Tenth Circuit Upholds School “Timeout Room,” No Constitutional Violation
The Tenth Circuit Court of Appeals in Denver recently upheld a school district’s use of a “timeout room” to discipline and briefly restrain a developmentally disabled student with disruptive behavioral issues. The student, J.M., was five years old and was known to throw tantrums, yell, spit, and kick in class. As a result, he was often placed in the timeout room, described as large enough for a student and teacher to fit comfortably and equipped with a light and window. The district stated that he was placed in the room around 30 times over a span of two school years and was never kept in the room longer than four minutes.
The student’s parents sued individual school officials, including teachers and the principal, and the school district, claiming that use of the timeout room was a violation of their child’s constitutional rights under a 14th Amendment due process “shocks the conscience” analysis. To succeed on this type of claim, the challenged behavior must amount to a “brutal and inhumane” abuse of official power literally shocking the conscience. This standard is applied in all school discipline cases, not just cases involving school-inflicted corporal punishment.

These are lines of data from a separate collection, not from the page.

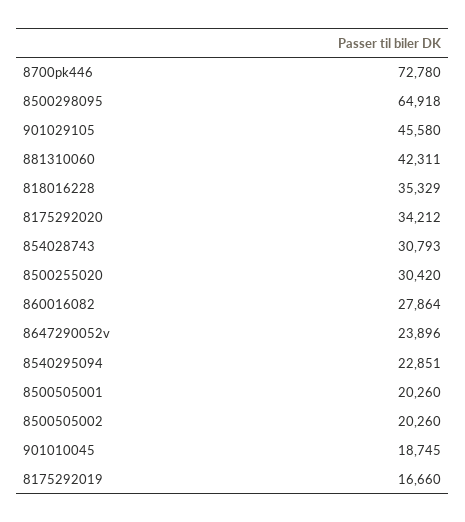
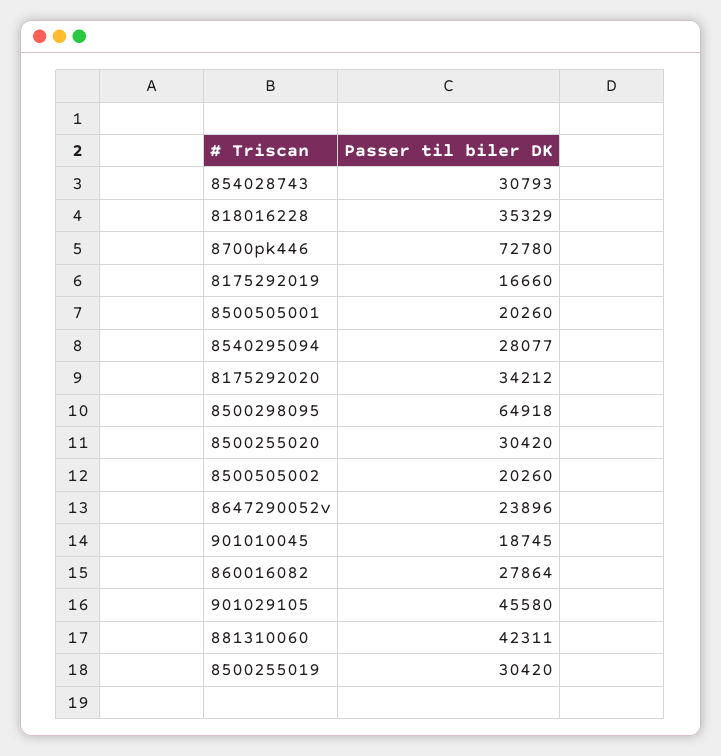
8540295094: 22851 -> 28077
8500255019: none -> 30420

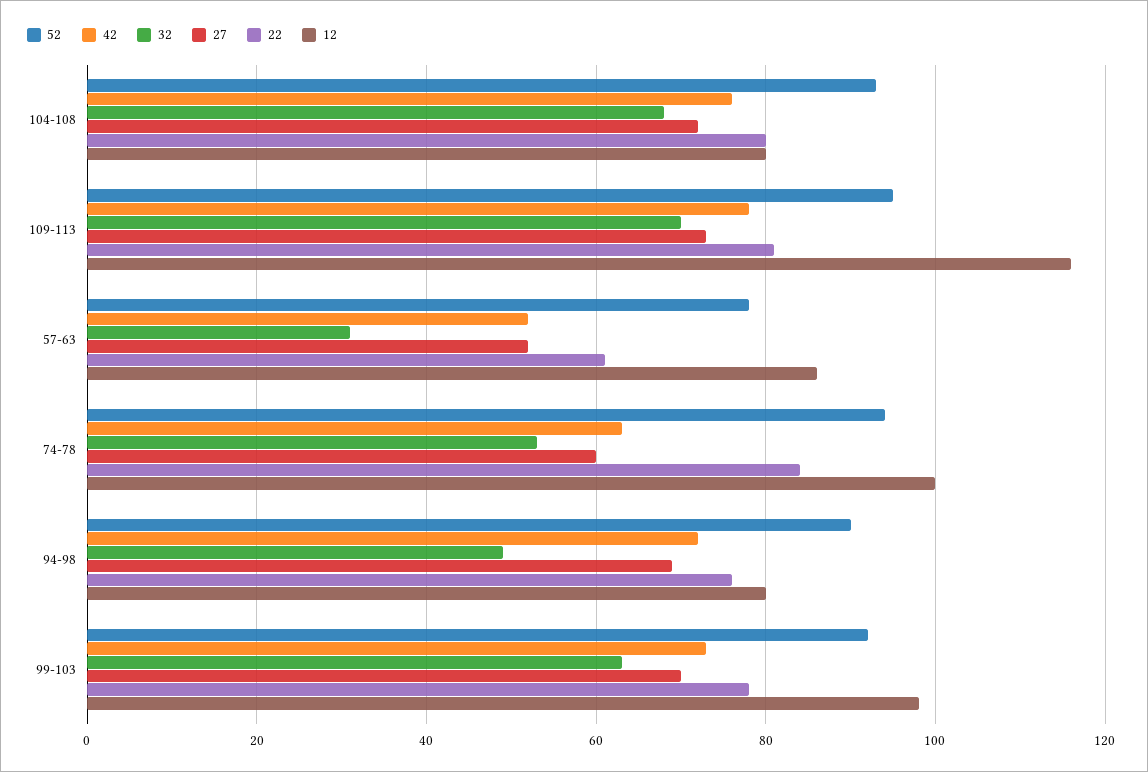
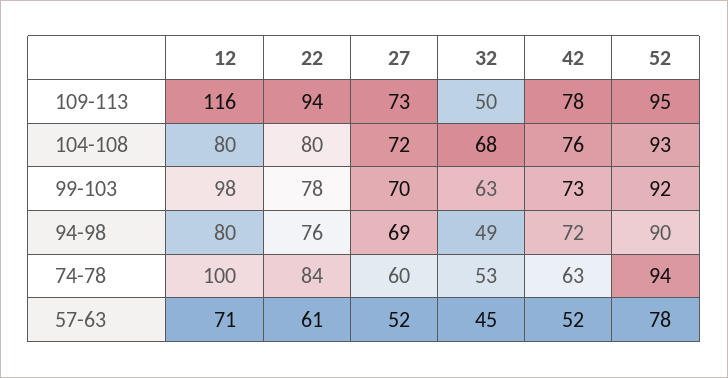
32, 109-113: 70 -> 50
22, 109-113: 80 -> 94
32, 57-63: 30 -> 45
12, 57-63: 85 -> 71

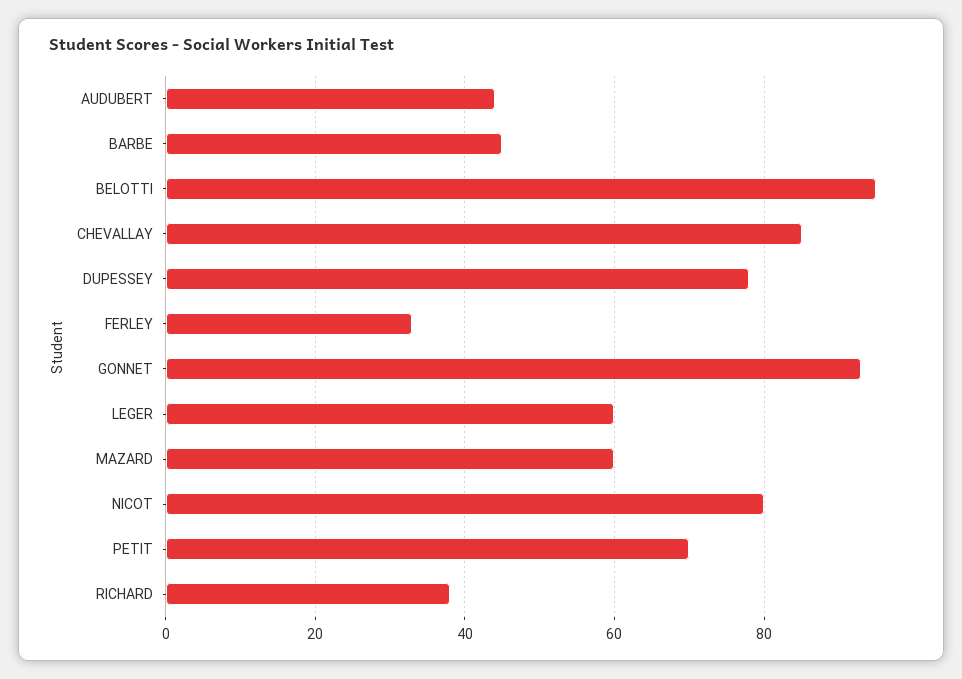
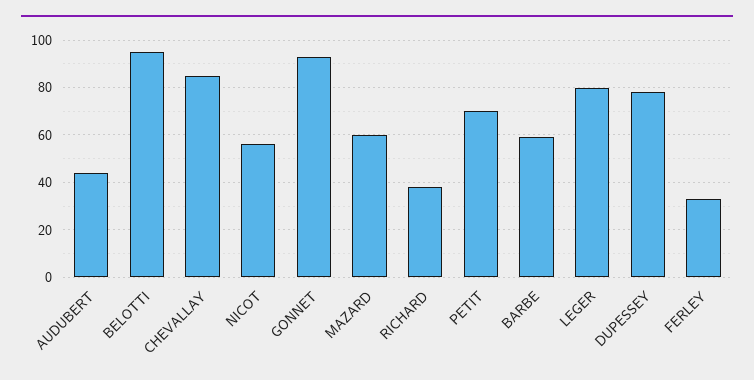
BARBE: 45 -> 60
LEGER: 60 -> 80
NICOT: 80 -> 55

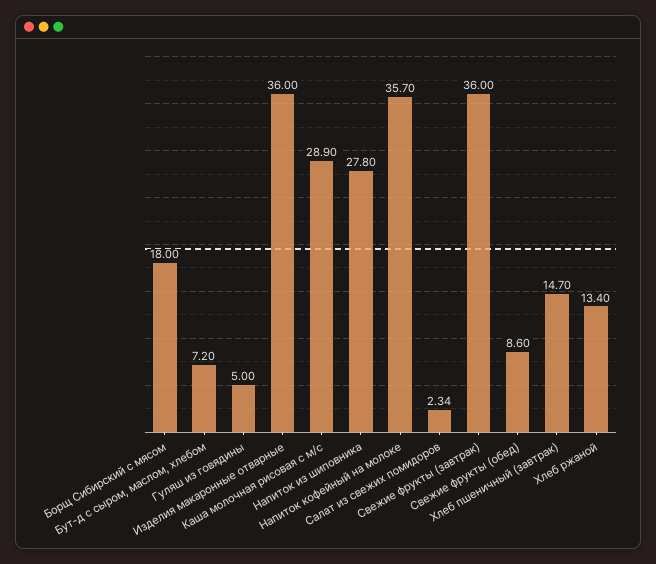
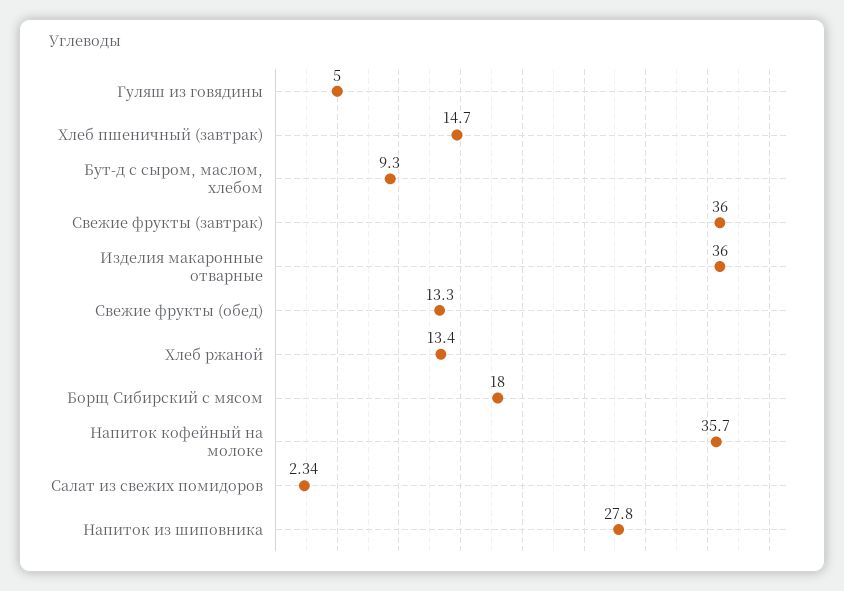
Бут-д с сыром, маслом, хлебом: 7.2 -> 9.3
Каша молочная рисовая с м/с: 28.9 -> none
Свежие фрукты (обед): 8.6 -> 13.3

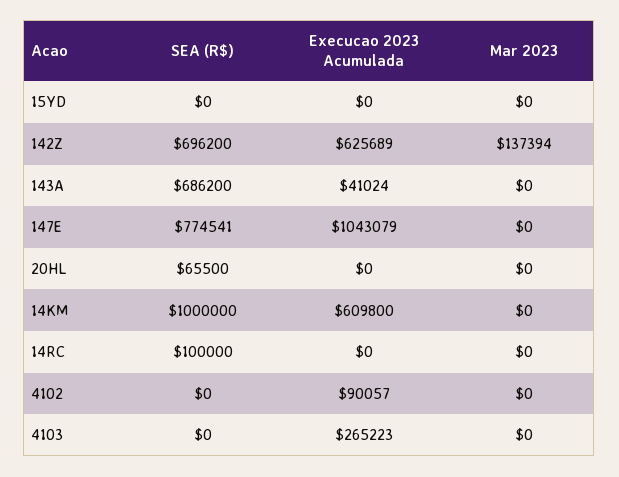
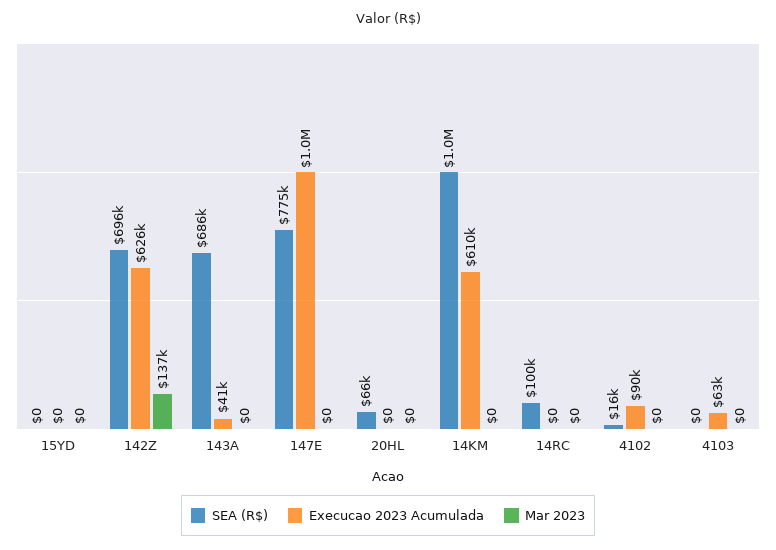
SEA (R$), 4102: 0 -> 16000
Execucao 2023 Acumulada, 4103: 265223 -> 63000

The parents’ claim was based upon the district’s use of the timeout room in general, as well as a specific incident in which the school principal forced J.M. into the room and placed a chair in front of the door. While the Court acknowledged these particular details surrounding use of the timeout room were “a careless or unwise excess of zeal,” it nonetheless held that no conscience-shocking events had occurred. Therefore, the Court found no constitutional violation.
Because the Court found that no individual officials had violated J.M.’s constitutional rights, it stated that the principal also could not be liable under a theory of supervisory liability and the district could not be liable because the challenged conduct was not pursuant to official policy or custom.
The parents also attempted to raise a Fourth Amendment claim that the timeout room was a “seizure” that should have been analyzed under a reasonableness standard. Analyzing a school discipline case under this standard is more favorable to plaintiffs because it is easier to prove than the “shocks the conscience” standard. While the parents did not properly raise the claim and thus were barred procedurally, the Court stated that it is not well settled law that a court has any obligation in a school discipline case of this nature to evaluate a Fourth Amendment claim. Thus, even if the parents had properly raised the claim, the Court would have declined to consider it.
Although in this case the Tenth Circuit remained faithful to the Fourteenth Amendment shocks-the-conscience standard and declined to even additionally consider the Fourth Amendment reasonableness standard, in recent years other circuits have begun to allow such claims in analyzing various types of school discipline. Cases from the Ninth and Third circuits have involved excessive force or detention by school officials. In the Seventh Circuit, the Fourth Amendment standard was applied when a teacher “seized” a student by attempting to drag her out of the classroom by her elbow. In these cases, courts will often allow both standards to be applied to the conduct at issue. Because a Fourth Amendment reasonableness standard is arguably more lenient and plaintiff-friendly, school districts should be aware of the potential consequences of discipline if analyzed under both the Fourteenth and Fourth Amendments.